The Poission Distribution

The Poisson Distribution

The Poisson distribution is actually based on a relatively simple line of thought. How many times can an event occur in a certain period?

Let’s say that on an average day the help center gets 4 calls. Sometimes more and sometimes less. At any given moment we can either get a call or not get a call. This tells us that the probability distribution which describes how many calls we are likely to get each day is Binomial. Furthermore we know that it must be of the form Binomial(N,4/N) where where N is the greatest possible number of calls because this is the only way for the mean to be 4.

The question now becomes how many call is it possible to get in a day? Hard to say but presumably the phone could be ringing off the hook constantly. Its outrageously unlikely for me to get a hundred calls in a day but there is some probability that everyone in the building could need help on the same day. It is rarely possible to set an upper limit with confidence but watch what happens as we make the limit higher and higher.

As we increase the The distribution is converging on a particular shape. Poisson proved what the shape would become if N were infinite. He also showed that this new distribution was much easier to calculate the form of than the Binomial distribution. Since a very large N and an infinite N are nearly identical the difference is irrelevant so long as its possible for the event to happen a large number of times.

Since the Poisson distribution is effectively a Binomial distribution with N always set to the same value we can describe the Poisson using only the average rate. Here it is for an average rate of 4 events per interval (calls per day, meteor strikes per year, etc).

It is occasionally said the the Poisson distribution is the “law of rare events” which is a sort of true but mostly confusing title. What matters is that the event could potentially happen much more often than it does.

A switchboard that gets an average of 100 calls an hour is not getting calls “rarely” but it is going to follow a Poisson distribution because a call can happen at any moment during the hour. If the switchboard were very slow and could only handle one call every ten seconds (so never more than 360 calls in an hour) it would be better to use a binomial distribution.

When explaining things it is often better to show than tell. Let’s look at an example of how the Poisson arises.

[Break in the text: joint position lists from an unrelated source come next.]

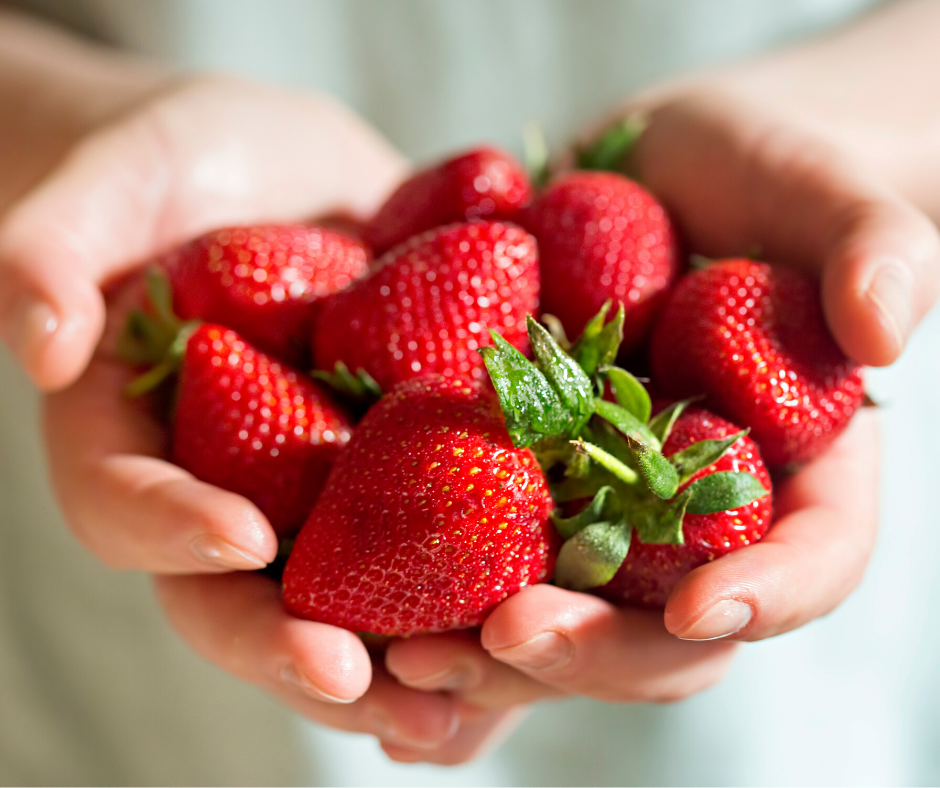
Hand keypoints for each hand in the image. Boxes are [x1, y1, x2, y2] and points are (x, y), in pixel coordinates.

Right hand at [0, 71, 480, 743]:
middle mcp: (228, 485)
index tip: (243, 541)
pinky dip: (475, 600)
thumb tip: (39, 334)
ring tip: (462, 707)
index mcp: (141, 437)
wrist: (280, 171)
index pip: (128, 505)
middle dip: (298, 650)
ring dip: (400, 664)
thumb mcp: (115, 178)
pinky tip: (530, 635)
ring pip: (345, 603)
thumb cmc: (174, 167)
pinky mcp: (400, 468)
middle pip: (244, 597)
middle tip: (365, 686)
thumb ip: (55, 244)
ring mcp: (319, 488)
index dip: (171, 531)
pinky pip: (433, 547)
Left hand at [375, 90, 933, 762]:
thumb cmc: (761, 176)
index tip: (705, 609)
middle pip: (660, 625)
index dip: (769, 594)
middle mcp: (690, 514)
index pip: (811, 558)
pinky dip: (425, 602)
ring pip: (558, 613)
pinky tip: (365, 629)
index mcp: (792, 471)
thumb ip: (872, 244)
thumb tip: (885, 327)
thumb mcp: (826, 191)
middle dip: (587, 650)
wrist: (658, 171)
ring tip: (408, 661)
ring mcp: (597, 505)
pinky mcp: (517, 477)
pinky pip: (476, 559)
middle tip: (504, 642)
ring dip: (485, 656)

The Blitz was a massive bombing of Britain during World War II. A major concern of the British government was whether or not the Nazi bombs were precise weapons. If the bombs were guided their policies to protect people in the cities would have to be different. The analysts knew that if the bombing were random the distribution of bombs would have to follow an approximately Poisson distribution.

We can simulate a bombing campaign pretty easily by creating a large number of random coordinates to represent for each hit. The city is ten kilometers by ten kilometers.

set.seed(10201)
x <- runif(300,0,10)
y <- runif(300,0,10)
xy <- data.frame(x,y)

And what does this attack look like? We’ll plot each point and overlay a 10×10 grid.

p <- ggplot(xy,aes(x=x,y=y))
p + geom_point(size=2.5,color='red') +
	geom_hline(yintercept=0:10) +
	geom_vline(xintercept=0:10) +
	scale_x_continuous(minor_breaks=NULL,breaks=NULL) +
	scale_y_continuous(minor_breaks=NULL,breaks=NULL) +
	coord_cartesian(xlim=c(0,10),ylim=c(0,10))

During the Blitz each square had to be counted up by hand. We can do a little better. The cut() function divides up the data into one hundred sections then we rename them into something easier to read.

xx <- cut(x,10)
yy <- cut(y,10)
levels(xx) <- 1:10
levels(yy) <- 1:10

A contingency table tells now tells us how many bombs landed in each square. As a dataframe its easier to work with. Making a plot to see how often each number of its came up is then very simple.

fr <- data.frame(table(xx,yy))
plot(table(fr$Freq))

It isn’t a perfect, fit, of course, but as we discussed about the philosophy of statistics we do not expect perfection. The trend is one that clearly approximates the Poisson distribution.